Otsuka Reports Positive Phase 3 VISIONARY Two-Year eGFR Results Demonstrating VOYXACT® (sibeprenlimab-szsi) Prevented Progression to Kidney Failure and Improved Kidney Function in IgA Nephropathy (IgAN)

First ever APRIL inhibitor to demonstrate statistically significant eGFR stabilization with evidence of improvement versus placebo over two years, highlighting VOYXACT’s promising ability to provide long-term kidney protection and enhance clinical outcomes in IgAN

VOYXACT showed robust reductions in risk of progression to kidney failure, reinforcing the therapeutic potential of selectively blocking APRIL

VOYXACT received U.S. FDA accelerated approval for reduction in proteinuria in adults with IgAN in November 2025. These new findings complete the Phase 3 VISIONARY study dataset, marking another milestone in Otsuka’s rolling submission of a supplemental Biologics License Application (sBLA) to the U.S. FDA for VOYXACT traditional approval

Otsuka Pharmaceutical Development & Commercialization, Inc. and Otsuka Pharmaceutical Co., Ltd. (Otsuka) today announced positive topline full study results from the Phase 3 VISIONARY trial.

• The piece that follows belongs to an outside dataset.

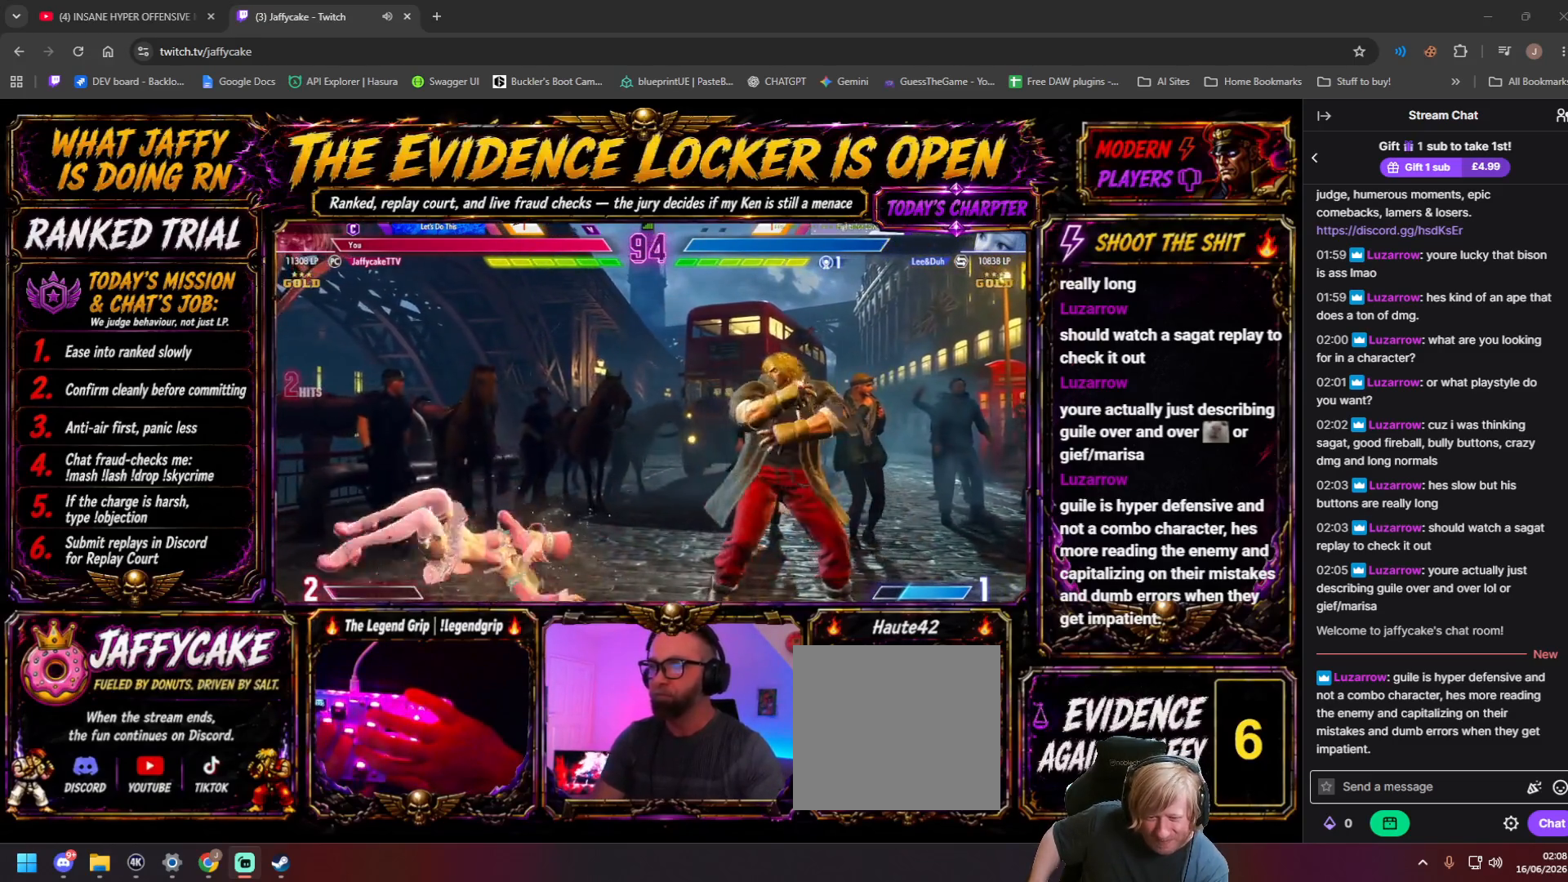
{"buttons": ["DPAD_RIGHT"], "events": [[334, "DPAD_RIGHT", "down"], [350, "DPAD_LEFT", "up"]]}
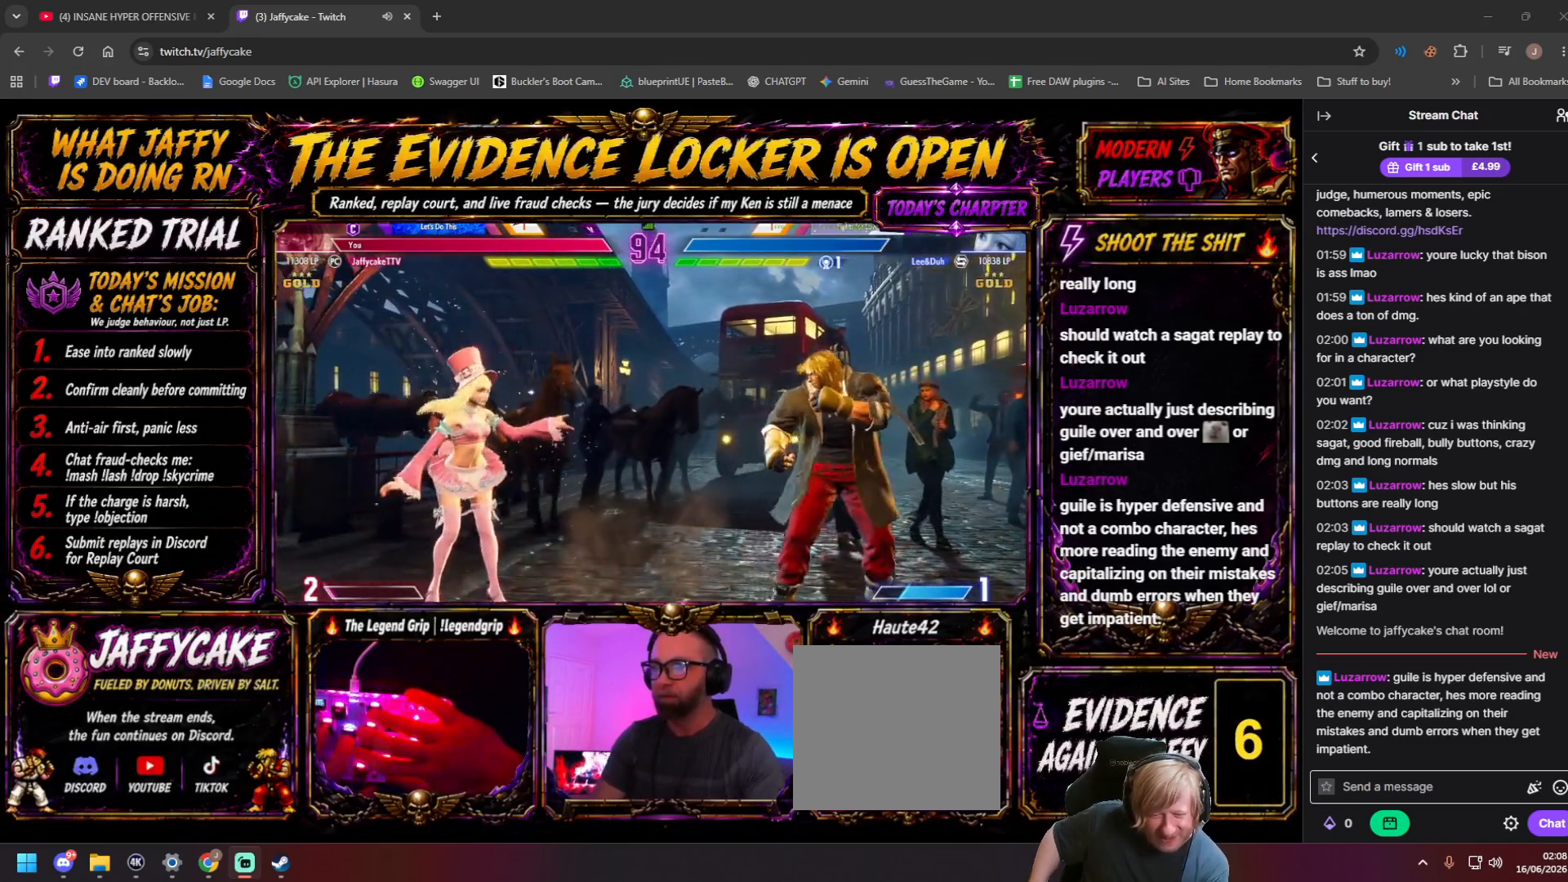
{"buttons": ["DPAD_LEFT", "HP"], "events": [[300, "DPAD_RIGHT", "up"], [384, "DPAD_DOWN", "down"], [417, "DPAD_LEFT", "down"], [500, "DPAD_DOWN", "up"], [500, "HP", "down"]]}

VOYXACT® (sibeprenlimab-szsi) demonstrated statistically significant stabilization of kidney function, with evidence of improvement over two years, as assessed by annualized slope and mean change from baseline in estimated glomerular filtration rate (eGFR). These results align with the KDIGO 2025 IgAN Guidelines of reducing kidney function decline to near physiological levels (<1 mL/min/1.73 m² per year) in adults with primary IgA nephropathy (IgAN) at risk of disease progression1. VOYXACT was well tolerated, with a favorable safety profile consistent with prior interim results and comparable to placebo. These data from the VISIONARY study will be submitted to support marketing applications with global health authorities, including in an sBLA, which will be submitted to the U.S. Food and Drug Administration (FDA) for the traditional approval of VOYXACT. These analyses will also be submitted for presentation at an upcoming scientific congress.